Saçmalığın İki Kavramı

hayat üzerine bir iki şey

Pazar, Ocak 18, 2009

fazla duygusal ve klişe

hayatımda pek bahar temizliği yapmadığımı farkediyorum; sanırım bu da taşınırken ortaya çıkan gerçekler kategorisine giriyor. yıllardır biriktirdiğiniz herşeyin değerini tekrar ölçmek için harika bir fırsat bile sayılailir, ya da geçmişinden arınma terapisi. biriken dergiler, sağa sola karalanan yazılar, fotokopiler, ders notları, eski fanzinler, kasetler ve cd'ler, en son 5 sene önce giyilmiş kıyafetler, bir daha kapağı açılmayacak kötü kitaplar, kataloglar...

ve evet, ben bir koleksiyoncuyum, 60'larıma kadar yaşayabilirsem bir çöp evde bulabilirim kendimi (kuvvetle ihtimal). biriktirmenin iktidar sahibi olmayla bir ilgisi olduğunu düşünürüm. gerçi bu daha çok "biriktirilebilir" şeyler için geçerli: kitap, plak, dergi vs. ben daha çok ıvır zıvır biriktirenler tarafındayım: "hah şunu fanzine koyarım", "şunu bir iş içerisine yerleştiririm", "ileride bu konu hakkında birşeyler yapabilirim"... daha gider bu mazaretler. gerçi bana müthiş yıllarımı hatırlatan ve yaz kış ayağımdan çıkarmadığım (kırmızı) eski spor ayakkabılarımı da saklamışım.
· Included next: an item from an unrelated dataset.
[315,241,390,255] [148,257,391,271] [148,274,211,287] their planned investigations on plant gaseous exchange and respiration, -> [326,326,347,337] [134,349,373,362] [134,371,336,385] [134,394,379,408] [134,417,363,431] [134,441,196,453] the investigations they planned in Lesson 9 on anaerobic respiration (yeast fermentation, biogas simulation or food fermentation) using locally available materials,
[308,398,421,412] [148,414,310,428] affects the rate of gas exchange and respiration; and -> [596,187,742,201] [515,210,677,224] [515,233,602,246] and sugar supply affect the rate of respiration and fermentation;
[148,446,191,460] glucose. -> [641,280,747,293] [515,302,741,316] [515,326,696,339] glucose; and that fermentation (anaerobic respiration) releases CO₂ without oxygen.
bu temizliğin bir de öteki yüzü var, tüm o eşyalarla geçmişe dönüş, zaman makinesine girmek gibi. işte bu kısım kimi zaman dudaklarımızın kenarından akan bir tebessüme, kimi zaman da acı dolu bir düşünce bulutuna dönüşebiliyor. bir de toz içindeyse ellerimizi de kirletmeyi başarabiliyor. sürekli içeri gidip ellerimzi yıkamak gerekiyor, bir de gerekliyse plastik bir toprbanın içerisine atmak.

fazla duygusal ve klişelere düşmüş oldu bu.

Pazar, Ocak 11, 2009

tedirginlikler krallığı

şimdi bu yazıyı okuyanlardan biri çııp diyebilir ki "neden krallık? neden cumhuriyet değil? yoksa siz siz...". diyebileceğim şudur (ki bu kısmı okurken ilkokul 5'teki yepyeni alınmış mavi önlüklü halimi hayal edin): cumhuriyet halkın kendi kedini yönetmesidiiiir. tedirginlik krallığı ise sizin kontrolünüzden çıkan ve doğal olarak size egemen olan bir kral tarafından yönetilmesi falan filan. bir canavar yaratıyorum ve o beni kontrol ediyor, tedirginlikle.

modern hayat mı? pek sanmıyorum, modern öncesi toplumlarda da insanlar tedrginliğin esiri olmuşlardır herhalde. bu kısmını antropolog kardeşlerime bırakıyorum. sırf arama motorlarında daha üst sıralara yerleşmek için belli başlı tedirgin edici anahtar kelimeler sıralamak istiyorum: ekonomik kriz, iş aramak, işsiz olmak, kiralık ev aramak, ergenekon, tehdit e-mailleri, gizli numaradan arayanlar vs.

ne yani şimdi bunları yazınca elime ne geçti ki? korku ruhu kemirir tabi ki herr fassbinder!

neyse bir an şunu farkettim ki bunu yazıp canımı daha da çok sıkmak istemiyorum.